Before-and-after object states
=== Section Start ===
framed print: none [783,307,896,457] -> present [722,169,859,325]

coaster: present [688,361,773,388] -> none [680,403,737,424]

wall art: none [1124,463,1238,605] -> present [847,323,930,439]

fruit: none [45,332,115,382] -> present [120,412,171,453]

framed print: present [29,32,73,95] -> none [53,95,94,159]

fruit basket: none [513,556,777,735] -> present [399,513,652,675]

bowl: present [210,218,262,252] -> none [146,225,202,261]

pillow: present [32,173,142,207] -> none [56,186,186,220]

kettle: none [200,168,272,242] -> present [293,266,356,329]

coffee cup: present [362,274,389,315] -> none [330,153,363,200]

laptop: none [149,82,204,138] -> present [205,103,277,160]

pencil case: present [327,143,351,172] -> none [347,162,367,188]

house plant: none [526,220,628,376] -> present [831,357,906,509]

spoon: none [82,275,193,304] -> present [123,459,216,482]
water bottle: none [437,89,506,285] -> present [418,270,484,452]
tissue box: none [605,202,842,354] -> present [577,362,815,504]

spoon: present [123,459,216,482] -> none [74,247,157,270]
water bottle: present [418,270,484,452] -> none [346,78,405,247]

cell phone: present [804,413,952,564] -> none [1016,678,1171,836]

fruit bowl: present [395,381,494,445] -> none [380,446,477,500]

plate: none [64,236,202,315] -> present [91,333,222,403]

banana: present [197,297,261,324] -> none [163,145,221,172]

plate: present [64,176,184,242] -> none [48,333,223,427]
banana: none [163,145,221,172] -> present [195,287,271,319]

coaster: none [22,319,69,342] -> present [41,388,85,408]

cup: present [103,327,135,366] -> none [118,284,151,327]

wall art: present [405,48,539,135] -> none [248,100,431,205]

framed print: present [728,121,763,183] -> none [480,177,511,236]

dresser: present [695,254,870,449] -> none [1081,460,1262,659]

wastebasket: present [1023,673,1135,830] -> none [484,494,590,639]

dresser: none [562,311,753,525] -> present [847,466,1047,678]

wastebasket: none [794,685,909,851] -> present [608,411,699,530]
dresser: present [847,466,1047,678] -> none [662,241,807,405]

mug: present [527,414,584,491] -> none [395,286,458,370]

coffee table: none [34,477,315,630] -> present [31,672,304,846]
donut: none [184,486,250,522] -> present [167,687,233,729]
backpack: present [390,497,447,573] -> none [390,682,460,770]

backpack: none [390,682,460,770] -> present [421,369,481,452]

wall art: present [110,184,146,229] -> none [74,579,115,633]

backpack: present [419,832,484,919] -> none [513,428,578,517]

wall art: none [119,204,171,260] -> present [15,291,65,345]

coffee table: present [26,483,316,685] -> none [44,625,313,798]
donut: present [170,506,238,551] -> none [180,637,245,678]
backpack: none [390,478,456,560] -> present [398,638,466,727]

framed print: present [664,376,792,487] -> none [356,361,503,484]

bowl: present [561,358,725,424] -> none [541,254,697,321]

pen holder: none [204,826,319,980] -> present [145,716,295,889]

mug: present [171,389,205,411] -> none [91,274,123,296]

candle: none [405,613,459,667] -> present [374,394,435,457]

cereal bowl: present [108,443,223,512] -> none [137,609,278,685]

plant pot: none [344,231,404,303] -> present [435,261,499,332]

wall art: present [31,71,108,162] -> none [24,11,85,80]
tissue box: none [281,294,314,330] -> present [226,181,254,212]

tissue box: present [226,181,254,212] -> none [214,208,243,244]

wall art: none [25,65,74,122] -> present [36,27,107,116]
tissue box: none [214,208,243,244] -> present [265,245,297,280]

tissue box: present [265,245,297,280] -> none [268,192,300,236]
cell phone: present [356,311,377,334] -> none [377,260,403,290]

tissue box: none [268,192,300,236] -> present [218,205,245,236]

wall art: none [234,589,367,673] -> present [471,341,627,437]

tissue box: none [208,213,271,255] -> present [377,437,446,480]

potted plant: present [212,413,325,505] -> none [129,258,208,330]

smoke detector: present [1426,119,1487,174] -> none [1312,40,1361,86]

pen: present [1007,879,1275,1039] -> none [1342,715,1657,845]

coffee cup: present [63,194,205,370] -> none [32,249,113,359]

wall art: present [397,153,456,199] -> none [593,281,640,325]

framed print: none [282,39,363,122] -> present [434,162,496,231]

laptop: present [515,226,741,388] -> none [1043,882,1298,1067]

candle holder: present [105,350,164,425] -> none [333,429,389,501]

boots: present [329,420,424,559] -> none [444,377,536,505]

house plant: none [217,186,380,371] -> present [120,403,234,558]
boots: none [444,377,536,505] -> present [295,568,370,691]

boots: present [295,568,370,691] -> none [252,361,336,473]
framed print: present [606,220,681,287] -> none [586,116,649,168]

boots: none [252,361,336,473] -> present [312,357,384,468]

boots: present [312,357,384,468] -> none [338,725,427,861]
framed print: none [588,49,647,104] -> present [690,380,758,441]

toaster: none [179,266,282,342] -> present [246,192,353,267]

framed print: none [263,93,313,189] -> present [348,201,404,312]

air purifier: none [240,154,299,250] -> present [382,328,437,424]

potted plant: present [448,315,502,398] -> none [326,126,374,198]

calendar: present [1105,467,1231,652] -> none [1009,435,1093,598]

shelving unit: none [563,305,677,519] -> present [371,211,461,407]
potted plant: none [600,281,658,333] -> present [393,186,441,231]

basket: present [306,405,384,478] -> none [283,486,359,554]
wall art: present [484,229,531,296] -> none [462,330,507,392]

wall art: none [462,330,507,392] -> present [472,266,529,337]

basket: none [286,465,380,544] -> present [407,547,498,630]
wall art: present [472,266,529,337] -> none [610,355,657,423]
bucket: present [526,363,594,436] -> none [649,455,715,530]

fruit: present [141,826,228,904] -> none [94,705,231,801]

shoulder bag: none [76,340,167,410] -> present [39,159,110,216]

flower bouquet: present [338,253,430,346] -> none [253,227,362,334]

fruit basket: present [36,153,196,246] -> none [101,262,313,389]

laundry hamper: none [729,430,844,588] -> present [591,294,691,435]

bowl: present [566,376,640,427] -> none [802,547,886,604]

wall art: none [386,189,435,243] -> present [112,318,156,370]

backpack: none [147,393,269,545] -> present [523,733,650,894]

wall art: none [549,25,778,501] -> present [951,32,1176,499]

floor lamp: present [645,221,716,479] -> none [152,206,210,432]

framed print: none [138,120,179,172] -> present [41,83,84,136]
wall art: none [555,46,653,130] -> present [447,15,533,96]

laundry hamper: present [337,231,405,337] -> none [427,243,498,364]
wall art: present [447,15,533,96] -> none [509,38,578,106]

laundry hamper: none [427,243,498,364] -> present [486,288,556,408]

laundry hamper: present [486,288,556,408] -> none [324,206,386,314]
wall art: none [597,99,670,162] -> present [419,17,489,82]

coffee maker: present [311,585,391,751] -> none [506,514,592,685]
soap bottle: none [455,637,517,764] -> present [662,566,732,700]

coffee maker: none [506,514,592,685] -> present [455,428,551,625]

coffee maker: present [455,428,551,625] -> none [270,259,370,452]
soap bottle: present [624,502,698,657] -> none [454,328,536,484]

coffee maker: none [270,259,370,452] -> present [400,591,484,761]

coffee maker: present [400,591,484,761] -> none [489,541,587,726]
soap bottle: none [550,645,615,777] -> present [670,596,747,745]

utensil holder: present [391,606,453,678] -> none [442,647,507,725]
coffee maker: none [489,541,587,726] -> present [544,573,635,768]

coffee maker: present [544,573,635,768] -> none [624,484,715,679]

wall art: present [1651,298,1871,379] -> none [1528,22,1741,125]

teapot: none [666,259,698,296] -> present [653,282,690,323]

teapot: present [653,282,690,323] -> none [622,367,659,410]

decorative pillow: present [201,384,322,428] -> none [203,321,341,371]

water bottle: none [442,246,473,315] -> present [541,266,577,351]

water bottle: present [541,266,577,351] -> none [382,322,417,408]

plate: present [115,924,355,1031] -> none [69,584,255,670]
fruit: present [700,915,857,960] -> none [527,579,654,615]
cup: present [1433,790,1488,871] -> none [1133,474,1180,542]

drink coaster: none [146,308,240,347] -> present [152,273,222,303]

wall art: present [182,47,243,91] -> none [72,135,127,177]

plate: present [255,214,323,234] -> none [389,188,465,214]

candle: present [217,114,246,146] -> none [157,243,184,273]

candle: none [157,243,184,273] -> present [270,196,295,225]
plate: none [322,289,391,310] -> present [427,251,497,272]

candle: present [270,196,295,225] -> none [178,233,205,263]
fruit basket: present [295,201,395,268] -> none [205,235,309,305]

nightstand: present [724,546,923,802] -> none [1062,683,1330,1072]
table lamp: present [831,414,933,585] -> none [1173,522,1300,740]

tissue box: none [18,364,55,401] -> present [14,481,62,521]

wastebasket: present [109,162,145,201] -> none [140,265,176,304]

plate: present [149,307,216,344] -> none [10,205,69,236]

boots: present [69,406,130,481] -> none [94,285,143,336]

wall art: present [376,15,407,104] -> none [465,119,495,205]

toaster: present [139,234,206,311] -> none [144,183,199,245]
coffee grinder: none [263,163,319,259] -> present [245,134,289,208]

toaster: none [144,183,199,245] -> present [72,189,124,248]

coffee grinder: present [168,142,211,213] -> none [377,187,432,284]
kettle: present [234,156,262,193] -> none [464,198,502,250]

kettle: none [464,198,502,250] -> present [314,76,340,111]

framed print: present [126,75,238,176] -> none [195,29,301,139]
=== Section End ===
→ **WORK REQUIRED**:
Transcribe the records above from the line holding "bowl: present [210,218,262,252]" down to the line holding "spoon: none [82,275,193,304]", inclusive, without adding anything.

→ **OUTPUT FOR THIS EXERCISE**:
bowl: present [210,218,262,252] -> none [146,225,202,261]

pillow: present [32,173,142,207] -> none [56,186,186,220]

kettle: none [200,168,272,242] -> present [293,266,356,329]

coffee cup: present [362,274,389,315] -> none [330,153,363,200]

laptop: none [149,82,204,138] -> present [205,103,277,160]

pencil case: present [327,143,351,172] -> none [347,162,367,188]

house plant: none [526,220,628,376] -> present [831,357,906,509]

spoon: none [82,275,193,304] -> present [123,459,216,482]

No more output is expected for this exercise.